Apple will comply with a Russian law that could force them to decrypt data on Russian customers at the government’s request.

The law took effect last year and requires the tech giant to store data on servers in Russia for up to six months. Apple acquiesced to a similar law last year in China, a smartphone market in which it has invested heavily.

News of Apple registering with the Russian government on Dec. 25 to agree it would comply with the law was confirmed by Russian telecommunications agency Roskomnadzor and reported on the Apple news site, Apple Insider.

This will no doubt open Apple up to criticism from data privacy groups, who believe the government could use the information to target dissident activists and political opponents.

Apple CEO Tim Cook is a vocal supporter of strict data privacy and Apple uses security as a selling point for its products.

The week’s news has dinged Apple’s privacy protective powers with several stories suggesting its operating systems are not impenetrable.

Cook had to apologize after a software bug that made eavesdropping possible on group FaceTime. Facebook and Google were found to be violating Apple’s developer privileges and privacy codes with sideloaded research apps that rewarded participants for usage information.
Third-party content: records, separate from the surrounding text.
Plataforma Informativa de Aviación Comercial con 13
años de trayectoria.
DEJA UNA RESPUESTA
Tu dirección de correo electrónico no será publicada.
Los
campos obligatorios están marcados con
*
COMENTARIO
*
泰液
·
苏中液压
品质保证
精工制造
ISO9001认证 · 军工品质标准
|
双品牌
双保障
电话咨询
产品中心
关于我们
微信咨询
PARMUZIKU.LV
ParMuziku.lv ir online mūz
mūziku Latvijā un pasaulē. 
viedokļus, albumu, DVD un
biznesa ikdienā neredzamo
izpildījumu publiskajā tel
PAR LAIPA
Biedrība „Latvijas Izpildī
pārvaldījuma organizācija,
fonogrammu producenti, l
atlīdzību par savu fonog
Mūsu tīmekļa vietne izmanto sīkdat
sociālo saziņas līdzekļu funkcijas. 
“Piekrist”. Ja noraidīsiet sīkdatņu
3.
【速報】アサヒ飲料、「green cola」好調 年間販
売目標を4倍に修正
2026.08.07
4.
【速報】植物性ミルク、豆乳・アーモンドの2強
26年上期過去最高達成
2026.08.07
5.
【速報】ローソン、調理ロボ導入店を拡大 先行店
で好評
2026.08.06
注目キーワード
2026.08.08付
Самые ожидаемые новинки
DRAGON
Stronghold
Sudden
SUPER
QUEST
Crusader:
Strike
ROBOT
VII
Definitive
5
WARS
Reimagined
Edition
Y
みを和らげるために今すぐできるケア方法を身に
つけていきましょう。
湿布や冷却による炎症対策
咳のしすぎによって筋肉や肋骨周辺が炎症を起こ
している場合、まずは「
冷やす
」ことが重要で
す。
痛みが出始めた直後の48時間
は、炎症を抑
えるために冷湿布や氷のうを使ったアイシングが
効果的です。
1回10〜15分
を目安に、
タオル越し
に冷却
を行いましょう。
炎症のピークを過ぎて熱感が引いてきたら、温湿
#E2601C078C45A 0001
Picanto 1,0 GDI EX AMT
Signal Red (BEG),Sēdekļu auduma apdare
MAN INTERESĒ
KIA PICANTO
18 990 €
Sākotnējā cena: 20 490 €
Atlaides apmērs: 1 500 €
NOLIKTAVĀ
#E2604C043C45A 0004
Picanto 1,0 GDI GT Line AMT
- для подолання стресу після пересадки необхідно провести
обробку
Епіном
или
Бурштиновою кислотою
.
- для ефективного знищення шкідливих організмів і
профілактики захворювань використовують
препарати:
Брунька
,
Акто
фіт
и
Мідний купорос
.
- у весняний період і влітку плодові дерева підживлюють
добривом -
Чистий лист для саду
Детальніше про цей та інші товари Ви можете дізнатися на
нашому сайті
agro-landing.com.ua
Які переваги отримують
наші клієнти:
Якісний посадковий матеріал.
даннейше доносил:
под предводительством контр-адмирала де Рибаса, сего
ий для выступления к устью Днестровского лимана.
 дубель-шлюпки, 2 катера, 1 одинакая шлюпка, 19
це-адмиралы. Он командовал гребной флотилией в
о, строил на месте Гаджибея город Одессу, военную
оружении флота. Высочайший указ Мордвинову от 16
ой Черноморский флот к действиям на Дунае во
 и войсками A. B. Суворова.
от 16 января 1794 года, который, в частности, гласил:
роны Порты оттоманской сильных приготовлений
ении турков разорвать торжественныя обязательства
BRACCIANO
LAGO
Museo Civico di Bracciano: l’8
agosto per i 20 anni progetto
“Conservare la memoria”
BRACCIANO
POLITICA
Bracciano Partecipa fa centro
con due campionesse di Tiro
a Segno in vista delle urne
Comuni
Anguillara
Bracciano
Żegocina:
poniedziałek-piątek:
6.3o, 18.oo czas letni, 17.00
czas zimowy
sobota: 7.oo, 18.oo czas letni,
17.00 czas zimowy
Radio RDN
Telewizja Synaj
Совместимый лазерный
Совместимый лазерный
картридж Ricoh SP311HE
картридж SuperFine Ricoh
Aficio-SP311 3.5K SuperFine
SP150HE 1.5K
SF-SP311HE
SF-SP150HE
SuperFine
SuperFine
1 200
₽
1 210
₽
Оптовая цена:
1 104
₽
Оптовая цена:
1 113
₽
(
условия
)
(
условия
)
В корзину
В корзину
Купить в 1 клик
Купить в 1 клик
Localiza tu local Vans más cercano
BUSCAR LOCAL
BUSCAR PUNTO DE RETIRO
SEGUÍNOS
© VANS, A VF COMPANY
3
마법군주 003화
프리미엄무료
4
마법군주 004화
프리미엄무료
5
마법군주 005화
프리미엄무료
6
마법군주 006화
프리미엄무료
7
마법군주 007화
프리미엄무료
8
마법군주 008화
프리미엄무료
Reuters also broke a story about intelligence contractors working for the United Arab Emirates using malware to take advantage of a security flaw in iMessage to skim personal information on targets in neighboring countries.

Now Apple is caving to the Russian government at a time when U.S. and Moscow have renewed a familiar Cold War chill.

Human Rights groups fear Russian president Vladimir Putin will use iCloud data to target his opponents, some of whom were allegedly murdered by his order.